People photos with keypoints:

- - -

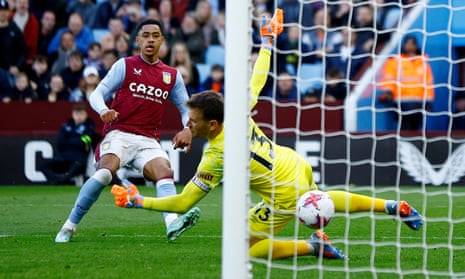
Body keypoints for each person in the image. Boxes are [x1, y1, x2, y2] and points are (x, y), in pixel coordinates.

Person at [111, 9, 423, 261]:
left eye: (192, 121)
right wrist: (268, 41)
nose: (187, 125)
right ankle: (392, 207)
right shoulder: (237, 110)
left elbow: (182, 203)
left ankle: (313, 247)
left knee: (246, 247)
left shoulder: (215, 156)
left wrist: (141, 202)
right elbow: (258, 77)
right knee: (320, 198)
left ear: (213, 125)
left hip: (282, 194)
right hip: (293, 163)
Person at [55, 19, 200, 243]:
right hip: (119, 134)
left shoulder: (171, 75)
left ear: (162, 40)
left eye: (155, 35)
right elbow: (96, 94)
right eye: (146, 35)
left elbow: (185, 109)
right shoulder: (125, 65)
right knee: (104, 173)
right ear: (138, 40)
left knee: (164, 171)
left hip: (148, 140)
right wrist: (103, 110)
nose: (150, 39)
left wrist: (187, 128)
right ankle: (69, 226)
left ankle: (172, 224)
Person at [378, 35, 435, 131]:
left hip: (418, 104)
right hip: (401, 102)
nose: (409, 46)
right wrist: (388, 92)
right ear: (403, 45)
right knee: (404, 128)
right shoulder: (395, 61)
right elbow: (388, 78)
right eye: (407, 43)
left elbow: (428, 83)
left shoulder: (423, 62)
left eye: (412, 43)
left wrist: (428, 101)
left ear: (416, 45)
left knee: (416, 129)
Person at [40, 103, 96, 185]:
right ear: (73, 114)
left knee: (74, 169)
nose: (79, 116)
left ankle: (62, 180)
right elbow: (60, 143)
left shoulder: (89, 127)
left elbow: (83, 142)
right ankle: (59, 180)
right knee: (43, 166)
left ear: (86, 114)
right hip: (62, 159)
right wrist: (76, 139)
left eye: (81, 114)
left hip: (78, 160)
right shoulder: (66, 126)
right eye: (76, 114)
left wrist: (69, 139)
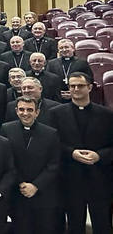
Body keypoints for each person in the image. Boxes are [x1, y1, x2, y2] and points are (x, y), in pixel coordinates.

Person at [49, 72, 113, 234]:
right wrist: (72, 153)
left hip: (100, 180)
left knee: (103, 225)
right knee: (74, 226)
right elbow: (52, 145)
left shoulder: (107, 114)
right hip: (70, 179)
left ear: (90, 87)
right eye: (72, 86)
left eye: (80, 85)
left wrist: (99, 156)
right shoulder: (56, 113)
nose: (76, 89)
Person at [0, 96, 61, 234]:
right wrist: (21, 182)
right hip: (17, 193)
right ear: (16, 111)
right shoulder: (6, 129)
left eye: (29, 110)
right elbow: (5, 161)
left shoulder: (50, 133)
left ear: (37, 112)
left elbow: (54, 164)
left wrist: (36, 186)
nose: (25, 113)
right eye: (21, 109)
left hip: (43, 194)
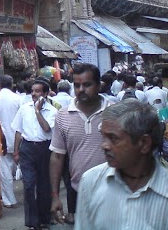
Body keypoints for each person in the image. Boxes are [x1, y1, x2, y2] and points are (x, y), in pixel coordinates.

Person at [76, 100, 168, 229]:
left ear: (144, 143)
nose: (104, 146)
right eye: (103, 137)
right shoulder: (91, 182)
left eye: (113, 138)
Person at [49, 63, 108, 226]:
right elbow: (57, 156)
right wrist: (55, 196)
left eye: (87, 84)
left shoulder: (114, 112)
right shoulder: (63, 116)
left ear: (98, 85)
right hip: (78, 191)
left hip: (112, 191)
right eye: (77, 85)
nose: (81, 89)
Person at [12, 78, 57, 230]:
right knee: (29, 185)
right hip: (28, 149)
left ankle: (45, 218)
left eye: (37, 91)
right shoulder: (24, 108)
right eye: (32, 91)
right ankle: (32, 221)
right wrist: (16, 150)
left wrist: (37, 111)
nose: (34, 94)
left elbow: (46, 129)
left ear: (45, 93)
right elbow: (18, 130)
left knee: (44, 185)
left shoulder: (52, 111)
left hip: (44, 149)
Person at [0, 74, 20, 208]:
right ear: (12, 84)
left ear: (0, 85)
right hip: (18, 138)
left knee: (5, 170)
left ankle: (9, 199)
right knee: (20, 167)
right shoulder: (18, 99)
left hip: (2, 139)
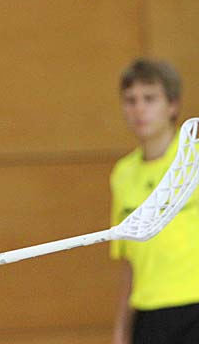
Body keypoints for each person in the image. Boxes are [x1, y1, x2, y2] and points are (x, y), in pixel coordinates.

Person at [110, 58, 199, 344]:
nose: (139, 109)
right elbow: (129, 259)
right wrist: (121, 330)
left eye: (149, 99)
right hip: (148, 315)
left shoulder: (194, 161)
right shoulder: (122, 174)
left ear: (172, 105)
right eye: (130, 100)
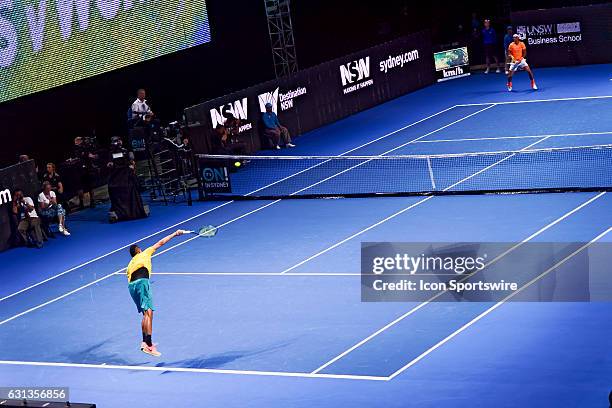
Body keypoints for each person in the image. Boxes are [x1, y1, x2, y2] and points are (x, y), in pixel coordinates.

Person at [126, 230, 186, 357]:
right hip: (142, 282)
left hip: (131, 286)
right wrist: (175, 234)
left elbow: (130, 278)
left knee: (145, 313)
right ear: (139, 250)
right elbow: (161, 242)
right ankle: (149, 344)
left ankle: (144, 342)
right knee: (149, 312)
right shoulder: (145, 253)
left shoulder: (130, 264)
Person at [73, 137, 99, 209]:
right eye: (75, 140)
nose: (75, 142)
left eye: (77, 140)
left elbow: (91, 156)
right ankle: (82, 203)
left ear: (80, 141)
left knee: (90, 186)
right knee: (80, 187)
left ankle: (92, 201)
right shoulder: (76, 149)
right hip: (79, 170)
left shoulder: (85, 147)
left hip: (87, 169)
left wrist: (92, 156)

- - -

## Your objective
Please copy, exactly and with nothing else, the lines above beginning at the line that has "nose: (81, 89)" and ending with the line that has "right elbow: (18, 130)".

## Response to the exercise
nose: (81, 89)
Person at [12, 78, 57, 230]:
right knee: (29, 185)
right hip: (28, 149)
left ankle: (45, 218)
left eye: (37, 91)
right shoulder: (24, 108)
right eye: (32, 91)
right ankle: (32, 221)
right wrist: (16, 150)
left wrist: (37, 111)
nose: (34, 94)
left elbow: (46, 129)
left ear: (45, 93)
right elbow: (18, 130)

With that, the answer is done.